→ Required work: Extend the article below on the bridging-droplet thermal diode, not the entries that follow it, by writing on from its final sentence.

→ Document text:
##########

Electronic devices are hard to keep cool. Mechanical fans suck up energy. Heat sinks add unwanted bulk and mass. And thermal diodes – devices that allow heat to flow more easily in one direction than the other – are fragile, inefficient and require gravity to operate. Now, however, a new type of thermal diode looks set to overcome some of these drawbacks, with developers at Virginia Tech in the US suggesting that a future commercialized version could help manage heat in computer chips and aircraft components.
The directional thermal effect was first observed in the 1930s, when physicist Chauncey Starr of the Rensselaer Polytechnic Institute in New York developed a thermal diode based on a copper-cuprous oxide interface. The new device, dubbed a “bridging-droplet” diode, consists of two opposing copper plates separated by an insulating micron-thick gasket.
The surface of the first plate has a wick-like structure consisting of micropillars that hold and conduct water. The second plate, meanwhile, is coated with a water-repelling layer. In the diode’s forward operation mode, water on the wicking plate absorbs heat from its surroundings and evaporates into steam. The steam propagates across the narrow gap between the plate and condenses into dew-like droplets on the hydrophobic plate. When the droplets grow large enough to bridge the gap, they get sucked back into the wick structure, starting the process anew.

##########

→ Stored rows:
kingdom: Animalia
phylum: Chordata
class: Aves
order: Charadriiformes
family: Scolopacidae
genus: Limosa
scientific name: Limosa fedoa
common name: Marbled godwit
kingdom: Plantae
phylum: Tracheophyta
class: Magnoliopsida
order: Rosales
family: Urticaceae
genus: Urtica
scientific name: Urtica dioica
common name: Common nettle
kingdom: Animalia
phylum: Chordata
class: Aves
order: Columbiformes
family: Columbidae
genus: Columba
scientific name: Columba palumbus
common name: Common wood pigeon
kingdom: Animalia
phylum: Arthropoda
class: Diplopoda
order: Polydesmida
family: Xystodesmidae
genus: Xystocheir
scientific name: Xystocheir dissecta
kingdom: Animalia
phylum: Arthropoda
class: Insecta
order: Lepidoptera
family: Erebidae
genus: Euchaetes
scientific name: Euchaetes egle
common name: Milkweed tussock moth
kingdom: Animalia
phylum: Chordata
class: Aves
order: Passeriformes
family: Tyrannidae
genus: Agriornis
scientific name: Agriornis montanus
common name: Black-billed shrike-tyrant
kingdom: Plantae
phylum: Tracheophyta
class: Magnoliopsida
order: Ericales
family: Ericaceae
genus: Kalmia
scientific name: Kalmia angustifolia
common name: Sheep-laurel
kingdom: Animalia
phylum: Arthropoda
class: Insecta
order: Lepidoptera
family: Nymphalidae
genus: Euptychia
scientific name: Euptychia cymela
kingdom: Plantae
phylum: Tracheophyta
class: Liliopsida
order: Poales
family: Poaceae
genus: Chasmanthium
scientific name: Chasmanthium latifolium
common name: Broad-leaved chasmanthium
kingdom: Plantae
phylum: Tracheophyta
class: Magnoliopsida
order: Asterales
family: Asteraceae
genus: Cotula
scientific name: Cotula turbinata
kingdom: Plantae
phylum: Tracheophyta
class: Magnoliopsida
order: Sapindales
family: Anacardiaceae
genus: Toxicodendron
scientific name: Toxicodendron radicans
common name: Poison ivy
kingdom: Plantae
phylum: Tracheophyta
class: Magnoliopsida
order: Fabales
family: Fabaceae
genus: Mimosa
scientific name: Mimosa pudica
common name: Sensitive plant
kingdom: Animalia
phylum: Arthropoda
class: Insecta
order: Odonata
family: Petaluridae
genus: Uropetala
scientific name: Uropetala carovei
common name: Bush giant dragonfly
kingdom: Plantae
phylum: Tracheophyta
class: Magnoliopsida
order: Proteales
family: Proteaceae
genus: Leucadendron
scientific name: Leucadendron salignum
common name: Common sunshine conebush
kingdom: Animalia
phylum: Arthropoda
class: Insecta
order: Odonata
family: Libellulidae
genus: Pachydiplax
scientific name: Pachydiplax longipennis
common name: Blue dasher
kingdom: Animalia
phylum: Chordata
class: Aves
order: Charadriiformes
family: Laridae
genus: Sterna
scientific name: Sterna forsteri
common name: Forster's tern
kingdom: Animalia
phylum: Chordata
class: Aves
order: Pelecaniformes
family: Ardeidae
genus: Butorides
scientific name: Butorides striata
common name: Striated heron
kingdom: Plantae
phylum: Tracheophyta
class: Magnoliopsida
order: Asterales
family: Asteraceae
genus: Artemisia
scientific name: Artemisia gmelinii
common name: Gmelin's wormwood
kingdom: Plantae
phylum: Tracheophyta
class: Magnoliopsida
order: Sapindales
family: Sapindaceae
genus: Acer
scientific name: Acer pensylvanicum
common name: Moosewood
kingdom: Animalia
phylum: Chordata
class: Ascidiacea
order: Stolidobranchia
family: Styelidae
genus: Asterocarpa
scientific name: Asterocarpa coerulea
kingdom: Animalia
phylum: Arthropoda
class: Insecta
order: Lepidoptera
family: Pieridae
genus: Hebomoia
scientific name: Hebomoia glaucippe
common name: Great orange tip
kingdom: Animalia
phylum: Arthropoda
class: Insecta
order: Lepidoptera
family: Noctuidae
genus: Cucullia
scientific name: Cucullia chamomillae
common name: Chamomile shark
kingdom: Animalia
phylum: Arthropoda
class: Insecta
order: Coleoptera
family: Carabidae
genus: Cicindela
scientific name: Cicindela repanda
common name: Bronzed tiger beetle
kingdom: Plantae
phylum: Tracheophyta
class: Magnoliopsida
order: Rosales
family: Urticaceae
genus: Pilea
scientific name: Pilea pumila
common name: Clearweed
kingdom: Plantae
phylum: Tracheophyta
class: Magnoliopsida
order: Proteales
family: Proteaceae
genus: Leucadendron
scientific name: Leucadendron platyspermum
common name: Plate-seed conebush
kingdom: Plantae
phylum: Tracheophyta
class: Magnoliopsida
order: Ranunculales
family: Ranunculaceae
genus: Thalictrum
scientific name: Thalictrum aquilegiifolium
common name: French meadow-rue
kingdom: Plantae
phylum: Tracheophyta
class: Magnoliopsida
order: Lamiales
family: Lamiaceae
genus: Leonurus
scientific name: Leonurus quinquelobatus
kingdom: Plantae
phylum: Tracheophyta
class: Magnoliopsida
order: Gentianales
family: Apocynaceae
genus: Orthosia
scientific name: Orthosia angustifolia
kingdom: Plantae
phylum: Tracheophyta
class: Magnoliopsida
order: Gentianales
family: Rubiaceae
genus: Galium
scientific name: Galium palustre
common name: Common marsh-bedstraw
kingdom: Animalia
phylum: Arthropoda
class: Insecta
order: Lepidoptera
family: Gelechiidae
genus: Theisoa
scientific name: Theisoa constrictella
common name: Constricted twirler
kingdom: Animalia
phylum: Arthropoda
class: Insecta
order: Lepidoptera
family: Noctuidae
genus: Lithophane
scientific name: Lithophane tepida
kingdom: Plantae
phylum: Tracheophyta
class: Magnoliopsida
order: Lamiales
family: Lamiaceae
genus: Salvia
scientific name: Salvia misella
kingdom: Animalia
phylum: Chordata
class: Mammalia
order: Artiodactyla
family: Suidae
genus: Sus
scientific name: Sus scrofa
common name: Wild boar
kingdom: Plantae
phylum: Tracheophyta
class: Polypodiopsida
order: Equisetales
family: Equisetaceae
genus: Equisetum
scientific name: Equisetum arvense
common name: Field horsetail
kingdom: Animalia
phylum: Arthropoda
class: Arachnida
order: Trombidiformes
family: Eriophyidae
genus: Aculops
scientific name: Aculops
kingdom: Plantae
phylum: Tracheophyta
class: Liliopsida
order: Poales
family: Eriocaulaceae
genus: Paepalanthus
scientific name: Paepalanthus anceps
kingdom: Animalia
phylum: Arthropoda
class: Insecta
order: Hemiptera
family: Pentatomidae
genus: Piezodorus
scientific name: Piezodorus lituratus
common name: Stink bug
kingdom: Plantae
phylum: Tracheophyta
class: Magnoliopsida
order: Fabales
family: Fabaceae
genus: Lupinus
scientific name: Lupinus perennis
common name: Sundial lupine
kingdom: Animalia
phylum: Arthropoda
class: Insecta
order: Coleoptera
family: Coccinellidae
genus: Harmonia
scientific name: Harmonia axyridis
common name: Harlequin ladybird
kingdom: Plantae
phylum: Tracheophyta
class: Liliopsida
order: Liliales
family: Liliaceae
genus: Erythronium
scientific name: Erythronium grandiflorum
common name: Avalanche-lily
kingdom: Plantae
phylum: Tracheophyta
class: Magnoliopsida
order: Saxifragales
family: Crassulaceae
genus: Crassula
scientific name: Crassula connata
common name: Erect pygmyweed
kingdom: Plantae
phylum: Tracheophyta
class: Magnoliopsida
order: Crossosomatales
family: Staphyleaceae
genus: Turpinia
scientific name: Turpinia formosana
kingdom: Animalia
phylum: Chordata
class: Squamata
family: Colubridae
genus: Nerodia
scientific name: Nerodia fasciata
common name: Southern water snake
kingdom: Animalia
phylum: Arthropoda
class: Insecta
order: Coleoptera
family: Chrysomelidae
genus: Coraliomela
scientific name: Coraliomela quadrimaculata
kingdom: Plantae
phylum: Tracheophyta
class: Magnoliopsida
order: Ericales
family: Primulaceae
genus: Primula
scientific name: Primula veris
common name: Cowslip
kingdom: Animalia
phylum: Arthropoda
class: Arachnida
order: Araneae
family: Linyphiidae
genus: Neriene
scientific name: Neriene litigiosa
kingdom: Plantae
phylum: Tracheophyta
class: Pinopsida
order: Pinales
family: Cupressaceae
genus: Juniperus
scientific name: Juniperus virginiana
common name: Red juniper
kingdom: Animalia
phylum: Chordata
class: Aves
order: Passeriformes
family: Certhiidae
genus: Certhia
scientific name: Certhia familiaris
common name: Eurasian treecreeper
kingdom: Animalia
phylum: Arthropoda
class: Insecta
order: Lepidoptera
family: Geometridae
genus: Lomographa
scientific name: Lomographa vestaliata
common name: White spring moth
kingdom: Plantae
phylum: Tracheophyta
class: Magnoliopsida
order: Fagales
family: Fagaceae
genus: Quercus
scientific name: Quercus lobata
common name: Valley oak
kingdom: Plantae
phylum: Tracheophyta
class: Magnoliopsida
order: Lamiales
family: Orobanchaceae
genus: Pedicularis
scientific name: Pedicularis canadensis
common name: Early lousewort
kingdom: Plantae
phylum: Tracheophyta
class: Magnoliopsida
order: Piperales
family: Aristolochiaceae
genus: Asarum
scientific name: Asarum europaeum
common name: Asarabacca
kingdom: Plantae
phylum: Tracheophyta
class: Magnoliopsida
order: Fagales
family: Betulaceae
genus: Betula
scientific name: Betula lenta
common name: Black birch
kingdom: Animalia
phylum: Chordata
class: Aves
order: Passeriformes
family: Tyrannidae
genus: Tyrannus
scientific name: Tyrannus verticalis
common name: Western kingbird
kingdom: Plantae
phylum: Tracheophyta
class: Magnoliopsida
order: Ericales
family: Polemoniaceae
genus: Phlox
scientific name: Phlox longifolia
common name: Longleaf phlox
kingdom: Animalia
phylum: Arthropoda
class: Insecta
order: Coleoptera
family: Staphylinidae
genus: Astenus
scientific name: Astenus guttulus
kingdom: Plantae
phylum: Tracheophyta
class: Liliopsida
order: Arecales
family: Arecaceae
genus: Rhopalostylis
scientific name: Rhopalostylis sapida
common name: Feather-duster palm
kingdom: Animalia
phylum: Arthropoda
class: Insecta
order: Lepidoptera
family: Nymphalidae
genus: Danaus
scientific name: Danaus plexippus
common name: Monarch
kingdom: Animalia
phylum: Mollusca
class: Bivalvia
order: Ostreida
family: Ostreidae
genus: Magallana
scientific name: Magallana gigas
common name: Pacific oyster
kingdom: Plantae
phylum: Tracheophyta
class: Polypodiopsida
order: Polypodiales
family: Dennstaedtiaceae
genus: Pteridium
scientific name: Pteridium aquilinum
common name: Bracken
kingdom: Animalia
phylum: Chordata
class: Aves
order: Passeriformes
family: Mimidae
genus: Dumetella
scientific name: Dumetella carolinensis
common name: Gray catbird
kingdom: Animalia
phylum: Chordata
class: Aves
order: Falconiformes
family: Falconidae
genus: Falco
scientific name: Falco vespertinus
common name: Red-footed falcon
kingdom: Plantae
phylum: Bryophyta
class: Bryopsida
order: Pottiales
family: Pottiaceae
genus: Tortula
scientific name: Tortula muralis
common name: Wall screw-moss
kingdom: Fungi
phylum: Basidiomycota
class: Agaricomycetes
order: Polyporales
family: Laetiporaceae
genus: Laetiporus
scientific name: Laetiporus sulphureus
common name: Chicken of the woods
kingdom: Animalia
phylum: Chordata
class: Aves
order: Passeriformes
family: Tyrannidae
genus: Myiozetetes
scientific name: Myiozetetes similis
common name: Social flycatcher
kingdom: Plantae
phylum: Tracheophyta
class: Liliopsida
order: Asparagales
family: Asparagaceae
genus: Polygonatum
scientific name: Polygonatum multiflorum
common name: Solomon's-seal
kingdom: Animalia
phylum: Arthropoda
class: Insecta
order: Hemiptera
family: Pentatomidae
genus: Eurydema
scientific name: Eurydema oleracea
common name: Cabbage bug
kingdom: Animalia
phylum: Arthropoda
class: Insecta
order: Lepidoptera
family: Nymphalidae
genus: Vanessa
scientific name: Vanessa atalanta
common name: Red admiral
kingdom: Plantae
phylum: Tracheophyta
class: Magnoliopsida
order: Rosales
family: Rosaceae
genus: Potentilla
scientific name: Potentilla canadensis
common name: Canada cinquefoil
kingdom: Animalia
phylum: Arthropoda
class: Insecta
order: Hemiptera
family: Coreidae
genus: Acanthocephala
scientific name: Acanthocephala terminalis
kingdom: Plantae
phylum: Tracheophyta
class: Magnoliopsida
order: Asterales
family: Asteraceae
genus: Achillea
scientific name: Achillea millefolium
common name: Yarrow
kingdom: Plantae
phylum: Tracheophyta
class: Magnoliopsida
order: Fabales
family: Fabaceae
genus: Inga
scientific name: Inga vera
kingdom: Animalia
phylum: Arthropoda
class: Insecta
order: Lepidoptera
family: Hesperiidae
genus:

##########

→ Task output:
A “diodicity” as high as 85
During the device’s reverse mode of operation, the situation is different. In this case, the heat source is now on the hydrophobic plate, but no steam can be produced because the water remains in the wicking structure on the other plate. This transfer of water, explains team leader Jonathan Boreyko, is what allows the device to conduct heat unidirectionally. The new device can also be used upright, sideways or even upside-down and would thus work just as well in space.
The researchers measured the ratio of heat transferred from the wick side to the hydrophobic side – a quantity known as “diodicity” – to be as high as 85. While assymmetric heat pipes offer an even larger diodicity of around 100, their 1D heat transfer is ineffective for large 3D systems, Boreyko says. Placing an array of directional heat pipes into a wall panel solves this problem, but this is both complex and decreases the effective diodicity by more than a factor of 10, he explains.
Boreyko notes that the water-repellent coating he and his colleagues used to create their test device (a mixture of 1-hexadecanethiol in ethanol) is not suitable for practical applications. However, he says this coating could be replaced with more durable alternatives such as graphene or grafted polymers. This gives the Virginia Tech device a potential advantage over a conceptually similar device known as a “jumping-droplet” thermal diode, which requires a fragile superhydrophobic nanostructure to operate.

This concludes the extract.